What is paradise in art - a promise of harmony and peace or a lost landscape that we try to recreate again and again? During the lecture, we will try to trace how the idea of paradise has changed from medieval mosaics to modern designs, from the biblical Eden to the artificial gardens created by 21st-century artists.
The lecture focuses on how the image of paradise as a garden was formed and transformed in European art - a space of primordial harmony, divine order and ideal nature. This is not about the theological understanding of paradise, but about its iconography, symbolism and philosophical interpretations of visual images. Paradise is considered as an imaginary space in which ideas about man, the divine and the limits of artistic representation are reflected.
During the meeting we will consider:
♦ how the image of the garden as a space of bliss was formed in religious traditions;
♦ medieval ideas about paradise and its reflection in mosaics, miniatures and religious painting;
♦ the Renaissance idea of nature as a manifestation of divine order;
♦ Hieronymus Bosch's "Garden of Earthly Delights" as a complex iconographic system;
♦ Baroque visions of the heavenly garden in frescoes and decorative programs;
♦ Modernist attempts to restore paradise through aesthetic form;
♦ modern interpretations of the garden as a metaphor for ecological and cultural space;
♦ paradise as a metaphor for desire: is it possible outside of a religious context today?
During our conversation, we will try to look at paradise as an intellectual and visual construct in which the issues of iconography, philosophy of nature, and artistic thinking intersect.

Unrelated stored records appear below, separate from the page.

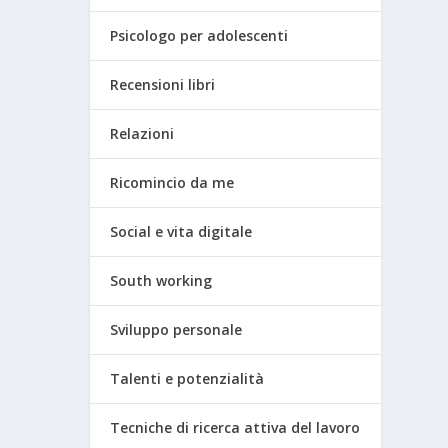
Psicologo per adolescenti
Recensioni libri
Relazioni
Ricomincio da me
Social e vita digitale
South working
Sviluppo personale
Talenti e potenzialità
Tecniche di ricerca attiva del lavoro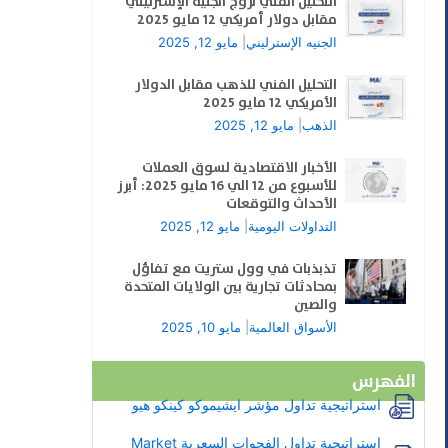
التحليل الفني لزوج الجنيه الإسترليني
مقابل دولار أمريكي 12 مايو 2025
الجنيه الإسترليني
|
مايو 12, 2025
التحليل الفني للذهب مقابل الدولار
الأمريكي 12 مايو 2025
الذهب
|
مايو 12, 2025
الأخبار الاقتصادية لسوق العملات
للأسبوع من 12 الي 16 مايو 2025: أبرز
الأحداث والتوقعات
التداولات اليومية
|
مايو 12, 2025
تذبذبات في وول ستريت مع تفاؤل
بمحادثات تجارية بين الولايات المتحدة
والصين
الأسواق العالمية
|
مايو 10, 2025
الفهرس
استراتيجية تداول مؤشر ايشيموكو كينكو هيو
استراتيجية تداول الفجوات السعرية Market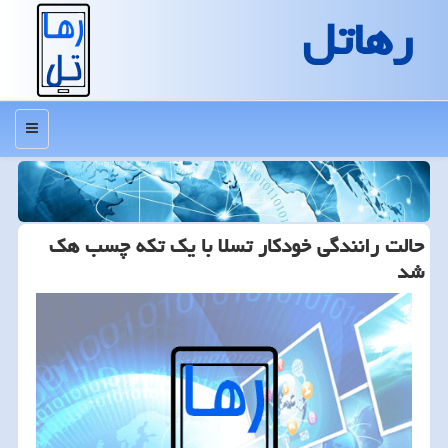
رهاتل
منو
حالت رانندگی خودكار تسلا با یك تكه چسب هك
شد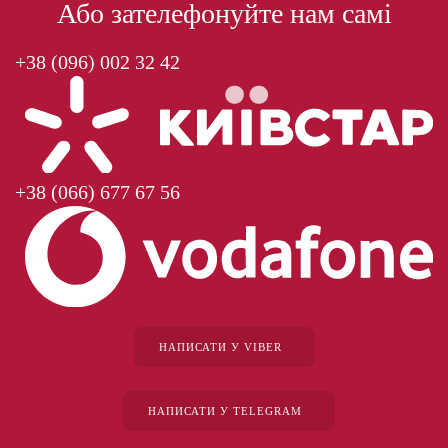
Або зателефонуйте нам самі
+38 (096) 002 32 42
+38 (066) 677 67 56
НАПИСАТИ У VIBER
НАПИСАТИ У TELEGRAM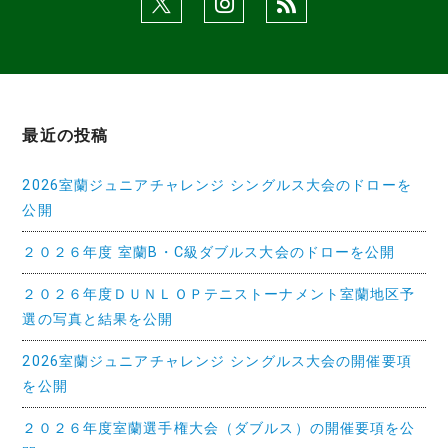
ン
最近の投稿
2026室蘭ジュニアチャレンジ シングルス大会のドローを
公開
２０２６年度 室蘭B・C級ダブルス大会のドローを公開
２０２６年度ＤＵＮＬＯＰテニストーナメント室蘭地区予
選の写真と結果を公開
2026室蘭ジュニアチャレンジ シングルス大会の開催要項
を公開
２０２６年度室蘭選手権大会（ダブルス）の開催要項を公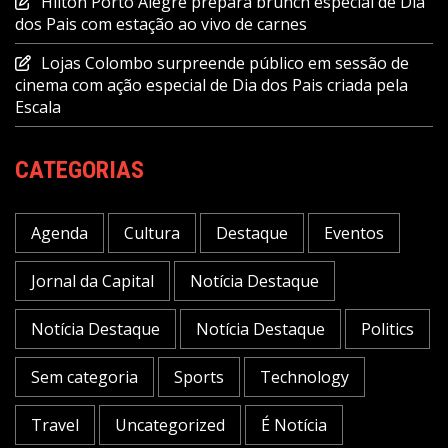
Hilton Porto Alegre prepara brunch especial de Dia
dos Pais com estação ao vivo de carnes
Lojas Colombo surpreende público em sessão de
cinema com ação especial de Dia dos Pais criada pela
Escala
CATEGORIAS
Agenda
Cultura
Destaque
Eventos
Jornal da Capital
Notícia Destaque
Notícia Destaque
Notícia Destaque
Politics
Sem categoria
Sports
Technology
Travel
Uncategorized
É Notícia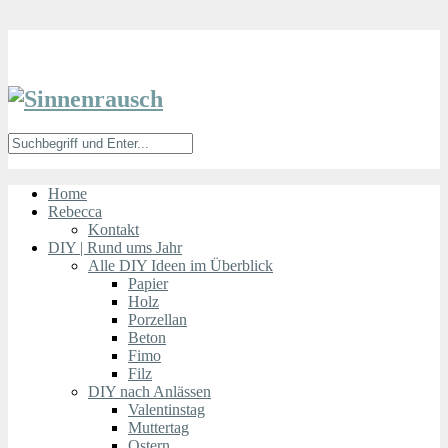
Home
Rebecca
Kontakt
DIY | Rund ums Jahr
Alle DIY Ideen im Überblick
Papier
Holz
Porzellan
Beton
Fimo
Filz
DIY nach Anlässen
Valentinstag
Muttertag
Ostern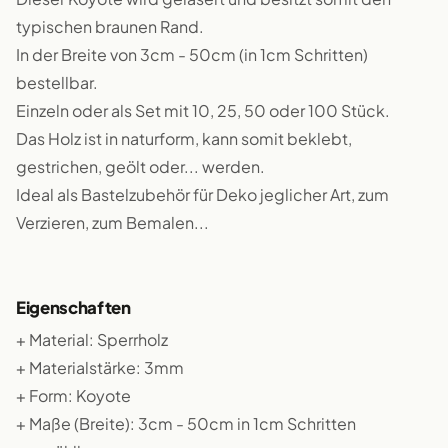
typischen braunen Rand.
In der Breite von 3cm - 50cm (in 1cm Schritten)
bestellbar.
Einzeln oder als Set mit 10, 25, 50 oder 100 Stück.
Das Holz ist in naturform, kann somit beklebt,
gestrichen, geölt oder... werden.
Ideal als Bastelzubehör für Deko jeglicher Art, zum
Verzieren, zum Bemalen...
Eigenschaften
+ Material: Sperrholz
+ Materialstärke: 3mm
+ Form: Koyote
+ Maße (Breite): 3cm - 50cm in 1cm Schritten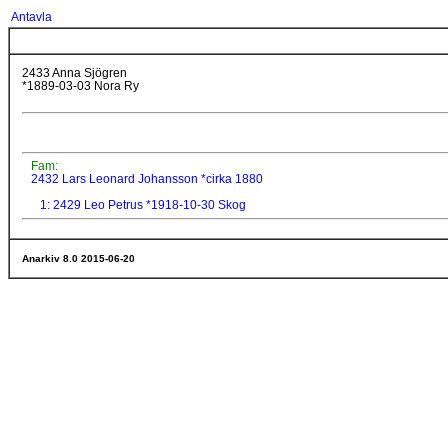
Antavla
2433 Anna Sjögren
*1889-03-03 Nora Ry
Fam:
2432 Lars Leonard Johansson *cirka 1880
1: 2429 Leo Petrus *1918-10-30 Skog
Anarkiv 8.0 2015-06-20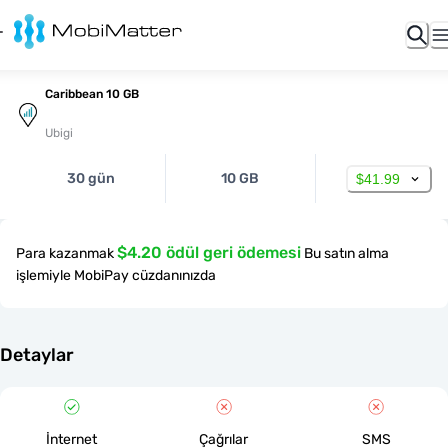
Caribbean 10 GB
Ubigi
30 gün
10 GB
$41.99
$4.20 ödül geri ödemesi
Para kazanmak
Bu satın alma
işlemiyle MobiPay cüzdanınızda
Detaylar
İnternet
Çağrılar
SMS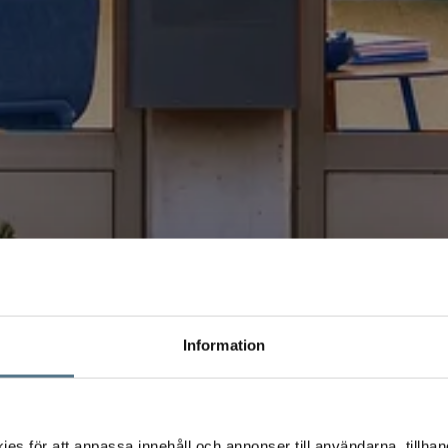
Information
s för att anpassa innehåll och annonser till användarna, tillhand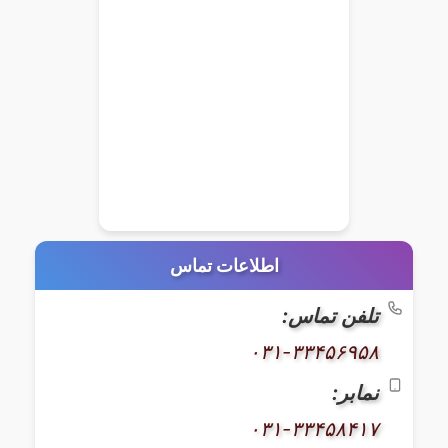
اطلاعات تماس
تلفن تماس:
۰۳۱-۳۳۴۵۶۹۵۸
نمابر:
۰۳۱-۳۳۴۵۸۴۱۷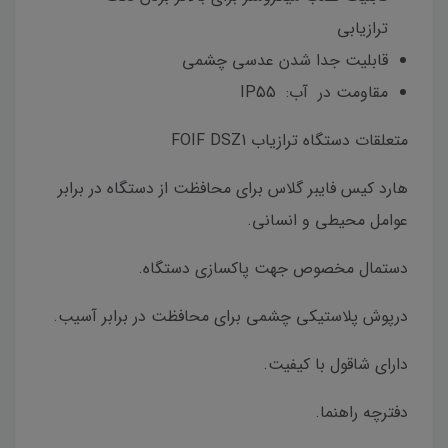
ترازیابی
قابلیت جدا شدن عدسی چشمی
مقاومت در آب: IP55
متعلقات دستگاه ترازیاب FOIF DSZ1
هارد کیس فایبر گلاس برای محافظت از دستگاه در برابر
عوامل محیطی و انسانی.
دستمال مخصوص جهت پاکسازی دستگاه.
درپوش پلاستیکی چشمی برای محافظت در برابر آسیب.
دارای شاقول با کیفیت.
دفترچه راهنما.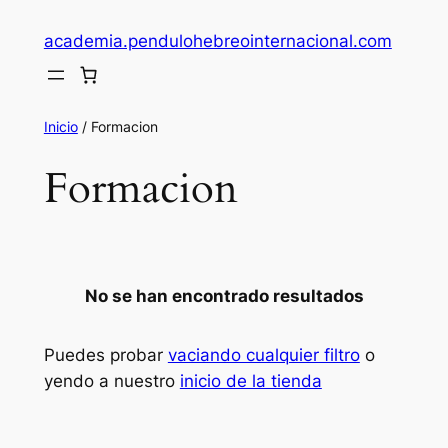
Saltar
academia.pendulohebreointernacional.com
al
contenido
Inicio
/ Formacion
Formacion
No se han encontrado resultados
Puedes probar
vaciando cualquier filtro
o
yendo a nuestro
inicio de la tienda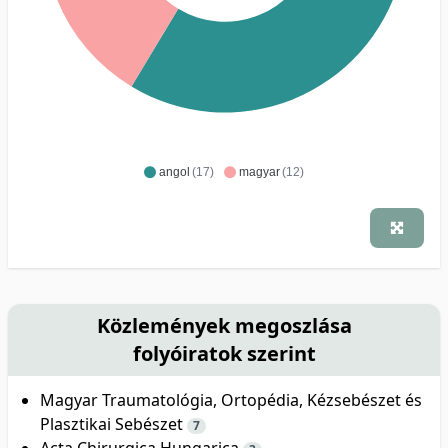
angol
(17)
magyar
(12)
Közlemények megoszlása
folyóiratok szerint
Magyar Traumatológia, Ortopédia, Kézsebészet és
Plasztikai Sebészet
7
Acta Chirurgica Hungarica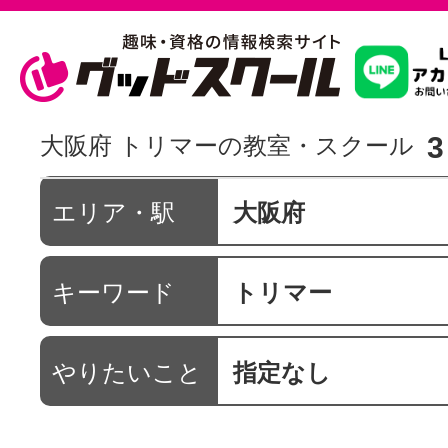
習いたいこ
3
大阪府 トリマーの教室・スクール
スクールを
エリア・駅
大阪府
キーワード
トリマー
駅・路線か
やりたいこと
指定なし
通信講座を探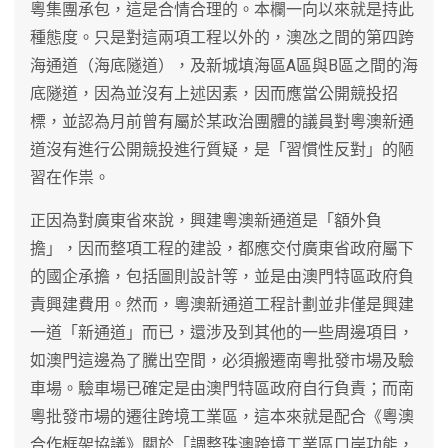
粵集團承包，這是合情合理的。本欄一向以來就是持此
種態度。只是對這兩項工程以外的，澳氹之間的第四跨
海通道（海底隧道），及新城填海區A區與B區之間的海
底隧道，因為並沒有上述因素，因而應當公開競投招
標，並認為月前曾有屬於某政治團體的議員對粵澳新通
道沒有進行公開競投進行質疑，是「習慣性反對」的陋
習在作祟。
正因為對廣東省來說，興建粵澳新通道是「額外負
擔」，因而整項工程的建設，都應交付廣東省政府屬下
的國企承擔，包括圖則設計等，並是由澳門特區政府負
責興建費用。然而，粵澳新通道工程計劃並非僅是興建
一道「新通道」而已，還涉及到其他的一些周邊項目，
如澳門這邊為了騰出空間，必須搬遷南粵批發市場及驗
車場。驗車場已確定是由澳門特區政府自行負責；而南
粵批發市場的遷往跨境工業區，這本來就是配合《粵澳
合作框架協議》關於「調整珠澳跨境工業區口岸功能，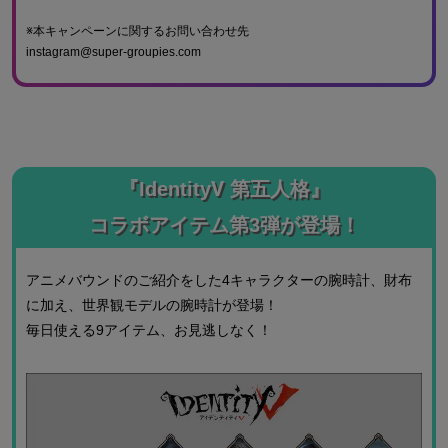
※本キャンペーンに関するお問い合わせ先
instagram@super-groupies.com
『IdentityⅤ 第五人格』
コラボアイテム第3弾が登場！
アニメバウンドのご紹介をした4キャラクターの腕時計、財布
に加え、世界観モデルの腕時計が登場！
毎日使える9アイテム、お見逃しなく！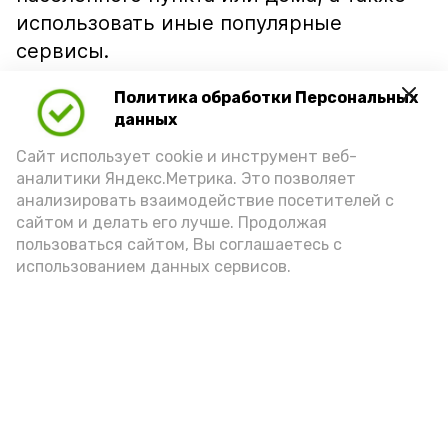
использовать иные популярные
сервисы.
Главная цель — обеспечить каждому
Политика обработки Персональных
жителю Астраханской области лёгкий,
данных
оперативный и доступный способ
Сайт использует cookie и инструмент веб-
получения услуг, делится
аналитики Яндекс.Метрика. Это позволяет
анализировать взаимодействие посетителей с
«Астрахань 24».
сайтом и делать его лучше. Продолжая
Опробовать сервис можно по
ссылке
.
пользоваться сайтом, Вы соглашаетесь с
использованием данных сервисов.
Подпишись!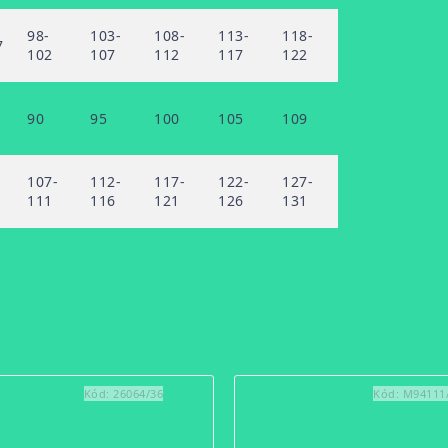
98-
103-
108-
113-
118-
7
102
107
112
117
122
90
95
100
105
109
107-
112-
117-
122-
127-
111
116
121
126
131
Kód:
26064/36
Kód:
M94111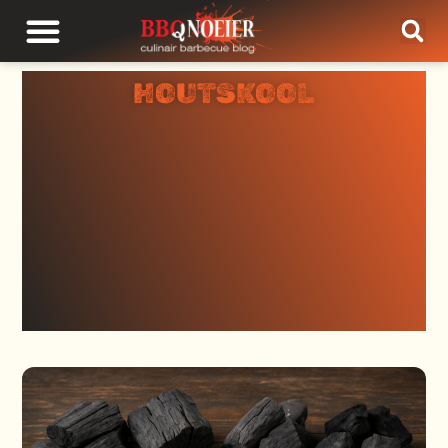
HOUTSKOOL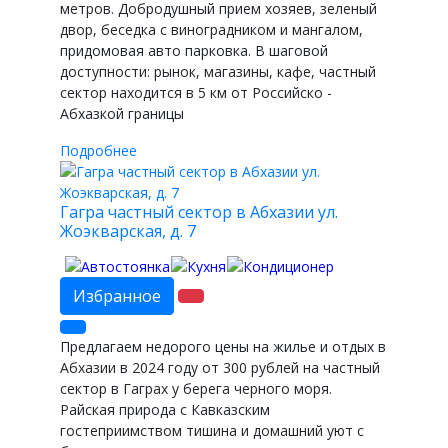
метров. Добродушный прием хозяев, зеленый
двор, беседка с виноградником и мангалом,
придомовая авто парковка. В шаговой
доступности: рынок, магазины, кафе, частный
сектор находится в 5 км от Российско -
Абхазкой границы
Подробнее
Гагра частный сектор в Абхазии ул.
Жоэкварская, д. 7
Избранное
Предлагаем недорого цены на жилье и отдых в
Абхазии в 2024 году от 300 рублей на частный
сектор в Гаграх у берега черного моря.
Райская природа с Кавказским
гостеприимством тишина и домашний уют с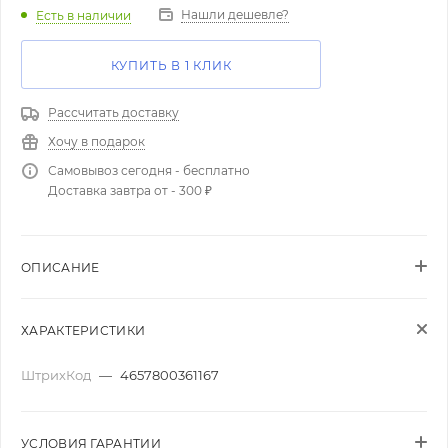
Нашли дешевле?
Есть в наличии
КУПИТЬ В 1 КЛИК
Рассчитать доставку
Хочу в подарок
Самовывоз сегодня - бесплатно
Доставка завтра от - 300 ₽
ОПИСАНИЕ
ХАРАКТЕРИСТИКИ
ШтрихКод
—
4657800361167
УСЛОВИЯ ГАРАНТИИ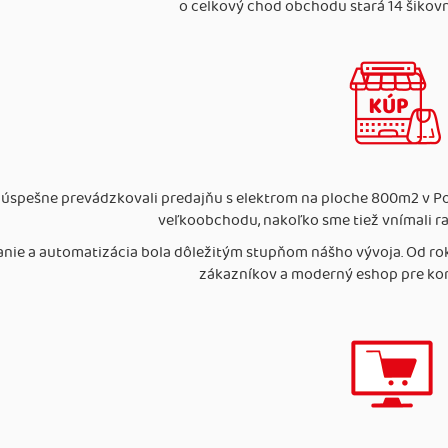
o celkový chod obchodu stará 14 šikov
úspešne prevádzkovali predajňu s elektrom na ploche 800m2 v Pova
veľkoobchodu, nakoľko sme tiež vnímali ras
anie a automatizácia bola dôležitým stupňom nášho vývoja. Od ro
zákazníkov a moderný eshop pre ko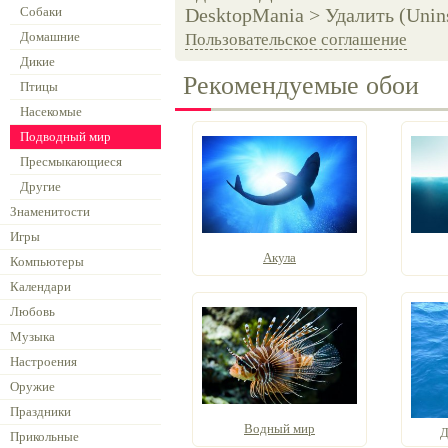
Собаки
DesktopMania > Удалить (Unins
Домашние
Пользовательское соглашение
Дикие
Рекомендуемые обои
Птицы
Насекомые
Подводный мир
Пресмыкающиеся
Другие
Знаменитости
Игры
Акула
Компьютеры
Календари
Любовь
Музыка
Настроения
Оружие
Праздники
Водный мир
Д
Прикольные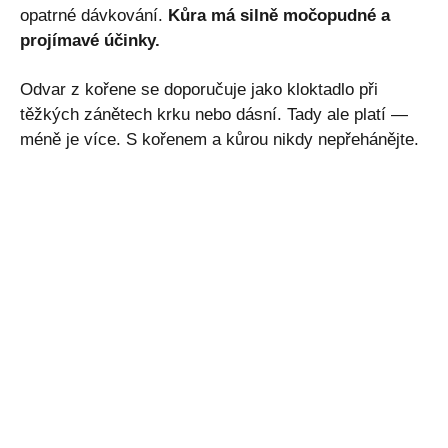
opatrné dávkování.
Kůra má silně močopudné a
projímavé účinky.
Odvar z kořene se doporučuje jako kloktadlo při
těžkých zánětech krku nebo dásní. Tady ale platí —
méně je více. S kořenem a kůrou nikdy nepřehánějte.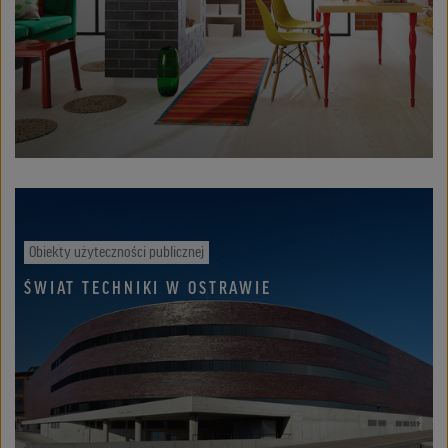
Obiekty użyteczności publicznej
ŚWIAT TECHNIKI W OSTRAWIE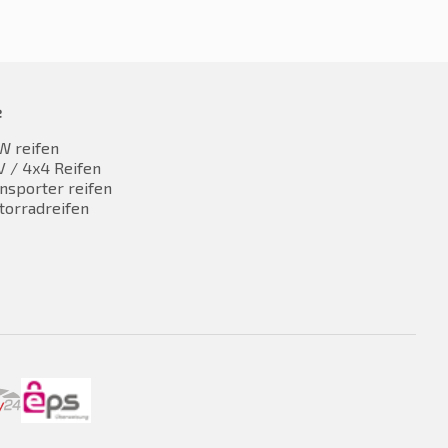
e
W reifen
 / 4x4 Reifen
nsporter reifen
torradreifen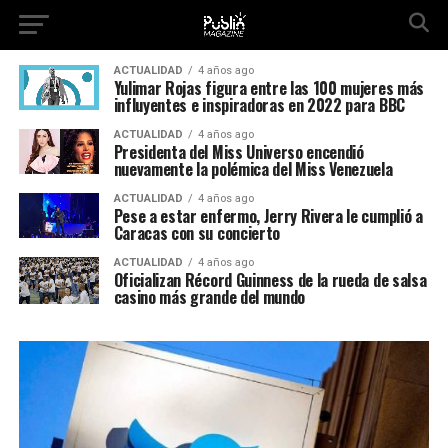
ACTUALIDAD
4 años ago
Yulimar Rojas figura entre las 100 mujeres más
influyentes e inspiradoras en 2022 para BBC
ACTUALIDAD
4 años ago
Presidenta del Miss Universo encendió
nuevamente la polémica del Miss Venezuela
ACTUALIDAD
4 años ago
Pese a estar enfermo, Jerry Rivera le cumplió a
Caracas con su concierto
ACTUALIDAD
4 años ago
Oficializan Récord Guinness de la rueda de salsa
casino más grande del mundo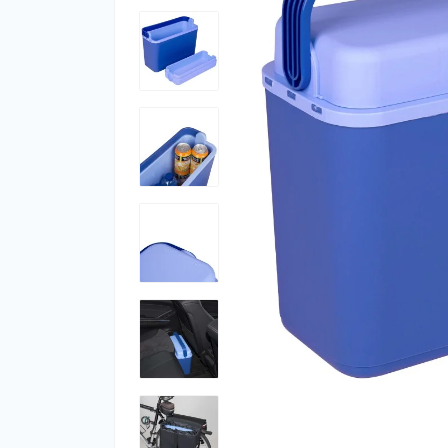
Фут
Кіло
Комп
Запч
Біот
Кем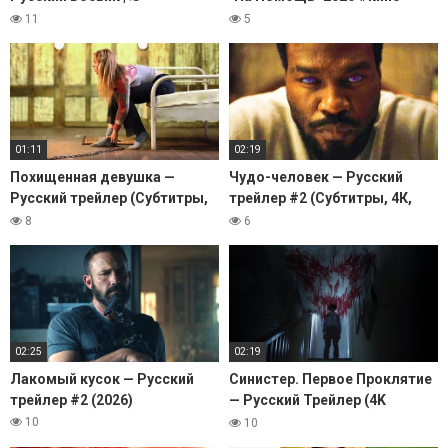
Криминальный Триллер | 🎥
#daynighttv #триллер
11
5
Полный Фильм HD 2026
#фильмы #трейлер
01:11
02:19
Похищенная девушка —
Чудо-человек — Русский
Русский трейлер (Субтитры,
трейлер #2 (Субтитры, 4К,
2026)
2026)
8
6
02:25
02:19
Лакомый кусок — Русский
Синистер. Первое Проклятие
трейлер #2 (2026)
— Русский Трейлер (4K
Дубляж, 2026)
10
10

WHEN: October 29, at 6:30 PM
WHERE: Artsvit Gallery, Dnipro, Krutogorny Uzviz 21a. Entrance through the glass doors from the side of Uspenskaya Square
Free admission
Yana Kachkovska is an art historian, art critic, journalist, researcher, co-curator of the summer art school for the "Cultural Project". Postgraduate student at the Department of Art History of Taras Shevchenko National University of Kyiv. Author of texts for the publications "Social Culture", Korydor, Artslooker, LB.ua, Forbes Ukraine.
In his scientific work, he explores private collections as a space for intellectual communication in the culture of the late 19th and early 20th centuries.